Skip every picture. Print each line from the one containing "vfov_deg: 6.8" through the end of the records below, word for word.

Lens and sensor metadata
--------------------

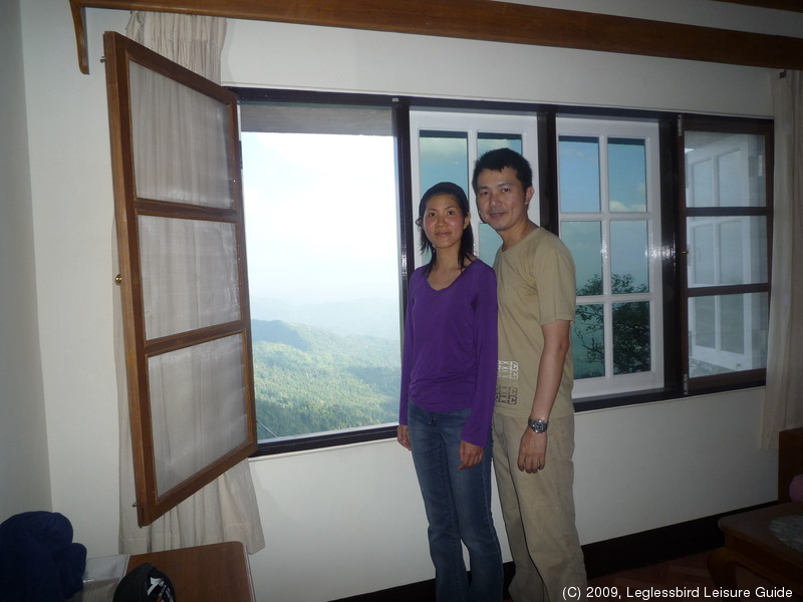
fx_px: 580
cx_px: 402
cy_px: 301
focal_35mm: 25
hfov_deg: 69.4
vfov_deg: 54.9
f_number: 2.8
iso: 100
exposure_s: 1/400
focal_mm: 4.4
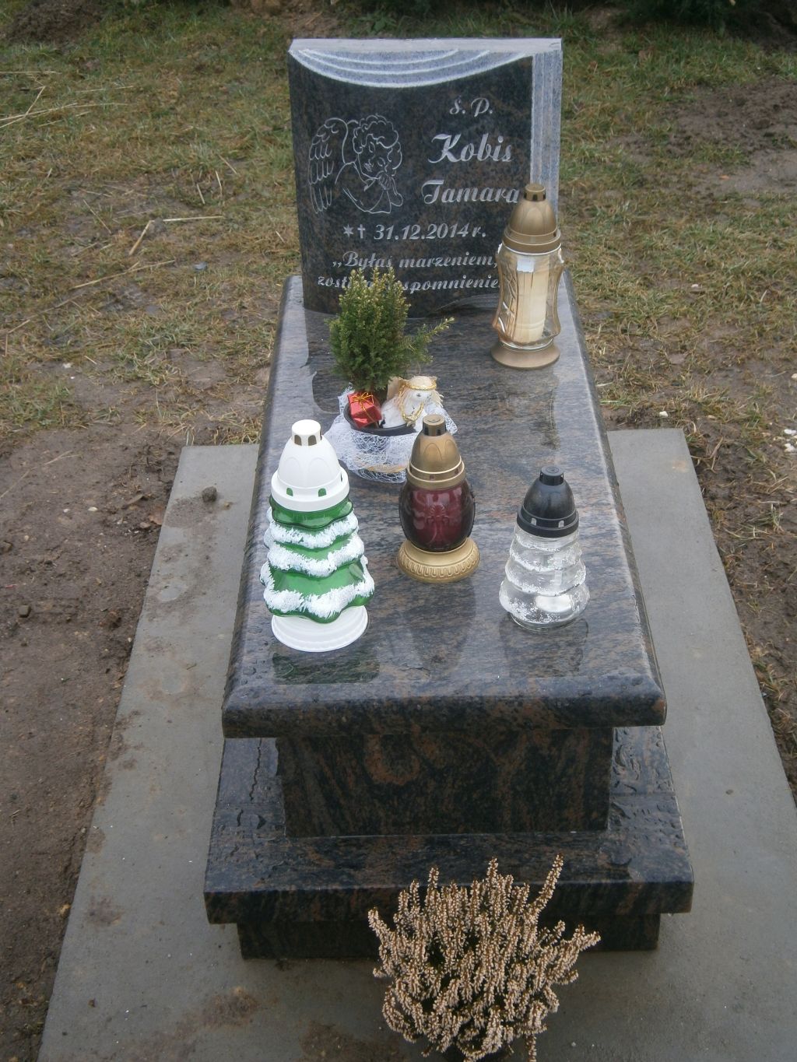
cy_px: 531
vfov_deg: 40.4
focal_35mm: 47
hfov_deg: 30.9
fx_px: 1443
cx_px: 398
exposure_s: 1/100
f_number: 3.4
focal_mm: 8.3
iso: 80
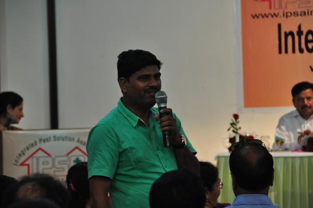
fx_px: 1759
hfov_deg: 10.2
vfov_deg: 6.8
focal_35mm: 202
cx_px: 156
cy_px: 104
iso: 800
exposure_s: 1/40
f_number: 5.6
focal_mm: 135
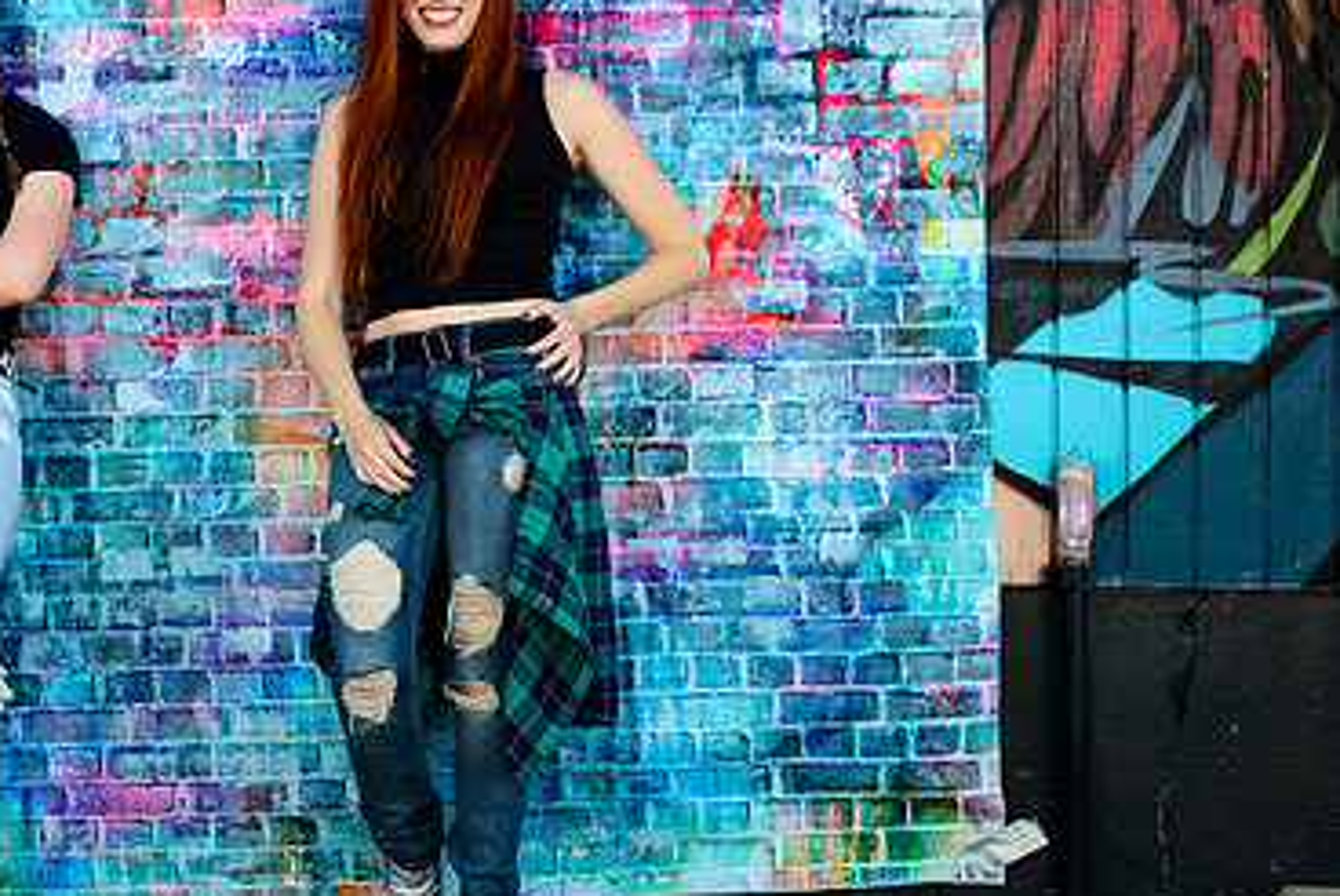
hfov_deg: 14.1
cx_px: 288
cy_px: 399
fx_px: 5401
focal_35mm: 145
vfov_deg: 9.5
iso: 125
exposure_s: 1/320
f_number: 5.6
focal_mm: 92
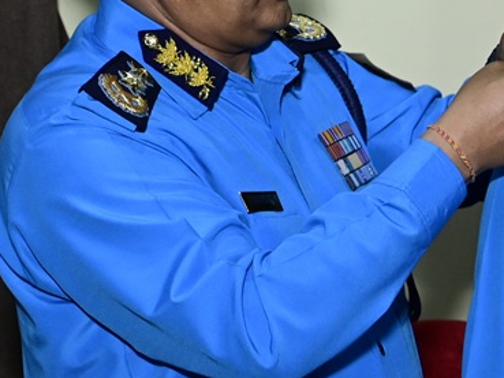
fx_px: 2316
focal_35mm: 159
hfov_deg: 11.9
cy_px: 186
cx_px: 739
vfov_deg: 9.3
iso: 2500
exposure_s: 1/125
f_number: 6.3
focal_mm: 45
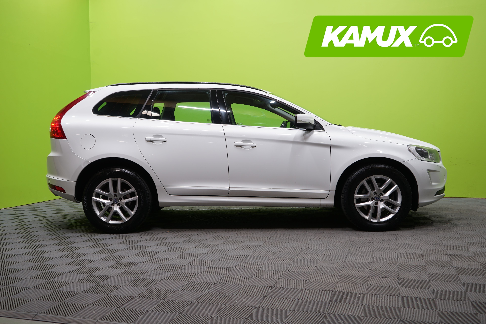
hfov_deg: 54.4
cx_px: 243
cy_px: 162
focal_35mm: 35
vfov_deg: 37.9
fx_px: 472
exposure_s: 1/15
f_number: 5
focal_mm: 35
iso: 125
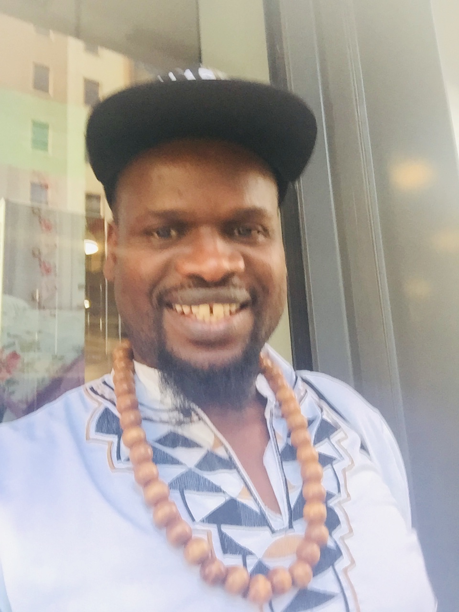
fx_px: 548
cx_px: 230
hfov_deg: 45.4
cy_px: 306
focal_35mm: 31
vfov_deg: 58.4
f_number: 2.2
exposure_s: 1/33
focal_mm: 2.65
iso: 64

--------------------

COMPLETED EXERCISE:
vfov_deg: 6.8
focal_35mm: 202
cx_px: 156
cy_px: 104
iso: 800
exposure_s: 1/40
f_number: 5.6
focal_mm: 135
hfov_deg: 14.1
cx_px: 288
cy_px: 399
fx_px: 5401
focal_35mm: 145
vfov_deg: 9.5
iso: 125
exposure_s: 1/320
f_number: 5.6
focal_mm: 92
fx_px: 2316
focal_35mm: 159
hfov_deg: 11.9
cy_px: 186
cx_px: 739
vfov_deg: 9.3
iso: 2500
exposure_s: 1/125
f_number: 6.3
focal_mm: 45
hfov_deg: 54.4
cx_px: 243
cy_px: 162
focal_35mm: 35
vfov_deg: 37.9
fx_px: 472
exposure_s: 1/15
f_number: 5
focal_mm: 35
iso: 125
fx_px: 548
cx_px: 230
hfov_deg: 45.4
cy_px: 306
focal_35mm: 31
vfov_deg: 58.4
f_number: 2.2
exposure_s: 1/33
focal_mm: 2.65
iso: 64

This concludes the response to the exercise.